PAGE:
Samir Mohammad The Village Cork 1300 South Pearl Street 303-282-8399www.villagecork.com
Long before Samir Mohammad could legally drive a car, he'd flipped burgers, rolled taquitos, tossed pizzas, blistered his hands cooking red and green chile, washed dishes, waited tables, prepped and drunk from the bottom of a keg. "Yeah, I started cooking in restaurants when I was around twelve, so pretty early on," says the 25-year-old Miami-born chef who was raised in Taos. Now the executive chef at the Village Cork, a lively neighborhood wine bar at the start of Old South Pearl Street, he's focused not on beer and rolled tacos, but on global wines, rooftop vegetable gardens, curing his own prosciutto and pancetta, and growing herbs on the high shelves in his exhibition kitchen.
Mohammad credits his uncle for steering him toward a professional cooking career. "My uncle was a chef all over Taos -- he worked everywhere -- and I was always interested in watching him cook and hearing him talk about his restaurants," he recalls. His parents were in the restaurant business, too, and when they opened a Hawaiian grill and coffeehouse in Taos, sixteen-year-old Mohammad dropped out of high school to work in the family business. He eventually got his GED, enlisted in the military and headed off to boot camp before finally landing in Hawaii aboard a United States Coast Guard ship. "I was mess cooking -- you know, the kitchen bitch," he says, laughing. But being a kitchen bitch had its advantages, he learned. "While I was cooking on the ship, I found out that the Coast Guard had a kick-ass culinary school in Petaluma, California, so I enrolled in their eight-month program and graduated in the top of my class," Mohammad relates.
For the next three years, he cooked for crew members aboard a ship stationed in Alaska; when his military service ended, he returned to Taos, where he snagged a gig on the sauté station at Joseph's Table -- a stint that convinced him to keep cooking. "That kitchen was like a classroom; there was always something new to learn," Mohammad says. "We were taught to really appreciate local ingredients and to use every scrap of food, including the skins from purple onions, which we'd throw in a coffee grinder to make purple powder to garnish the plates."
He kicked around Taos a while, headed west to Arizona for a three-year stretch at a resort on Lake Havasu, then moved to Denver, where he was initially hired as a line cook at Pesce Fresco. Three days later he was promoted to exec; two years later, when new owners were about to take over at the end of 2009, he was fired. "Joel Diner had approached me to see if I was interested in buying the place, and then, for whatever reason, he decided to sell it to someone else who just happened to be a chef, so I kind of knew that my days there were numbered," divulges Mohammad. "I was supposed to be there for another three months, but Joel gave me the go-ahead to interview for another job and then fired me as soon as I got back from the interview."

GOALS:
• A. Rewrite the profile of Samir Mohammad from "Samir Mohammad The" up to and including "his exhibition kitchen.", putting "wine lounge" in place of "wine bar".
• B. Write the next part of the profile of Samir Mohammad, picking up after its final sentence.
The data that comes next has no connection to the profile of Samir Mohammad.

INFORMATION SHOWN:
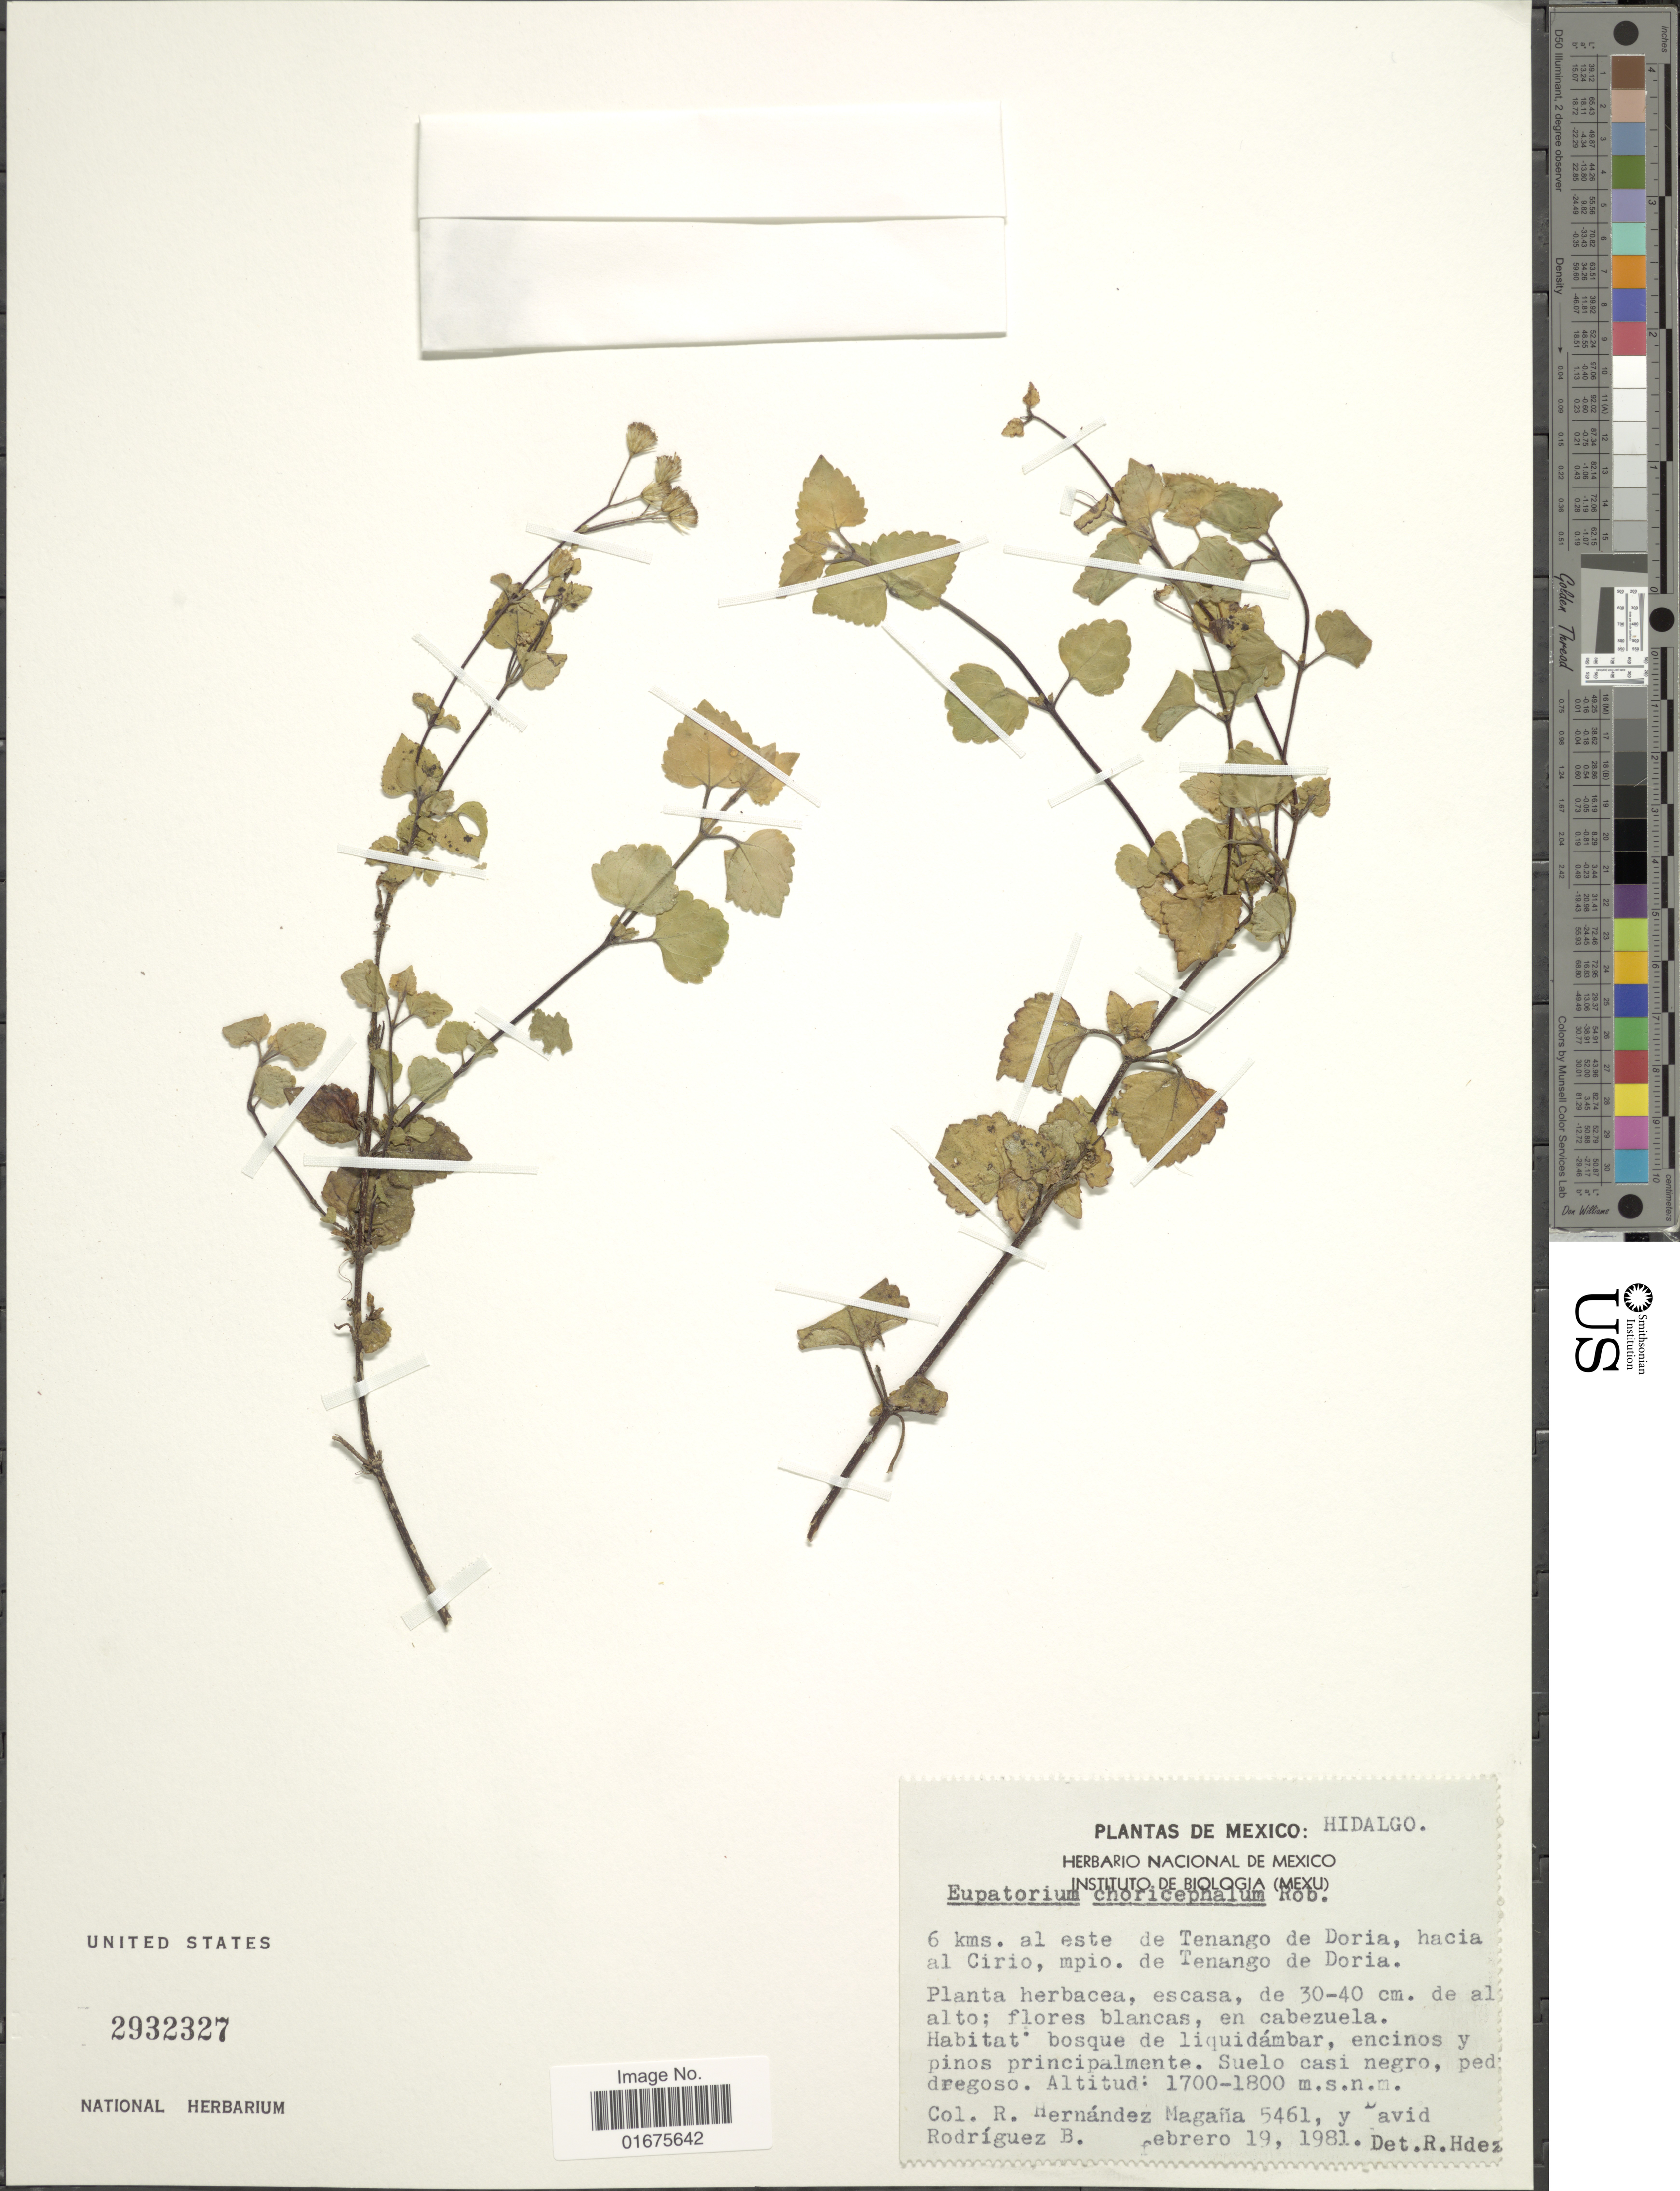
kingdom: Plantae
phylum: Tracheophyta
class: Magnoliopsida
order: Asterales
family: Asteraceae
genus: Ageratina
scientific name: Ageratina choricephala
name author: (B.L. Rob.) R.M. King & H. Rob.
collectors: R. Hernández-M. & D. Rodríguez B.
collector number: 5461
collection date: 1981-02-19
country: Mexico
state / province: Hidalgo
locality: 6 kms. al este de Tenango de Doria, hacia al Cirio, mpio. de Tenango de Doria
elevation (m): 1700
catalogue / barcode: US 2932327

EXPECTED RESPONSES:
• A.
Samir Mohammad The Village Cork 1300 South Pearl Street 303-282-8399www.villagecork.com
Long before Samir Mohammad could legally drive a car, he'd flipped burgers, rolled taquitos, tossed pizzas, blistered his hands cooking red and green chile, washed dishes, waited tables, prepped and drunk from the bottom of a keg. "Yeah, I started cooking in restaurants when I was around twelve, so pretty early on," says the 25-year-old Miami-born chef who was raised in Taos. Now the executive chef at the Village Cork, a lively neighborhood wine lounge at the start of Old South Pearl Street, he's focused not on beer and rolled tacos, but on global wines, rooftop vegetable gardens, curing his own prosciutto and pancetta, and growing herbs on the high shelves in his exhibition kitchen.

• B.
That interview was for a position at Shanahan's Steakhouse, but according to Mohammad, partner Marc Steron passed, calling Mohammad "overqualified." An ad on Craigslist led Mohammad to the Village Cork, where he couldn't be happier. "I interviewed, staged, knew this was where I wanted to be, and the rest is history," he says.
Six words to describe your food: Fresh, seasonal, well-balanced, rustic, delicious and simply executed.
Ten words to describe you: Humble, passionate, workaholic, respectful, perfectionist, anxious, visionary, progressive and environmentally aware.
Favorite ingredient: Pork. It's so versatile; every section and cut is unique, flavorful and different in taste. With beef or chicken, you get different cuts, but for the most part, it all just tastes the same. Plus, you aren't gonna get any pancetta outta beef.
Best recent food find: The Denver Urban Homesteading farmers' market on Second and Santa Fe. I've met a lot of great farmers and ranchers there, plus they have organic eggs, three or four different meat vendors, lots of spices, a pasta company and, this time of year, great potatoes and beets.
Most overrated ingredient: Caviar. It's just not that great for the price you have to pay. I would much rather eat a bowl of green chile stew.
Most undervalued ingredient: Sweet soy sauce. I call it Asian demi. I love to use it in hearty vegetarian dishes like my mushroom ragout in place of Worcestershire sauce, or with fresh tuna -- or even just drizzled over some risotto.
Favorite local ingredient and where you get it: Organic quinoa from White Mountain Farm in the San Luis Valley. I use the white and black quinoa, and I swear it's some of the best quinoa I've ever cooked with. I also get my chèvre and Taleggio from Jumpin' Good Goat Dairy in Buena Vista. Their chèvre is seriously the best I've ever had; you can really taste the love in the cheese.
One food you detest: Velveeta, if that's even considered a food. I think it's disgusting. I once quit working at a restaurant because the so-called chef started putting Velveeta in his chili. Why the hell would you ruin chili, or any other food for that matter, by using that hydrogenated-oil shit? But that's it: Any other food is okay by me.
One food you can't live without: New Mexican Hatch green chile, because it takes me back to my childhood in Taos. It's the one food that I could probably eat in anything, even ice cream. I love making a pancetta green chile stew with Yukon Gold potatoes, sweet onions, carrots, garlic, fresh sage and thyme. And I always serve some warm tortillas to go along with it.
What's never in your kitchen? Personal issues. The kitchen is my sanctuary and place of worship. It's where I go to create, and while I'm there, I put everything else in my life aside and concentrate on my love and passion for food. It shouldn't be clouded with other issues. I like to keep my sanctuary very zen. And you will never, ever find Tabasco sauce in my kitchen. Cholula or sriracha, yes, but never Tabasco.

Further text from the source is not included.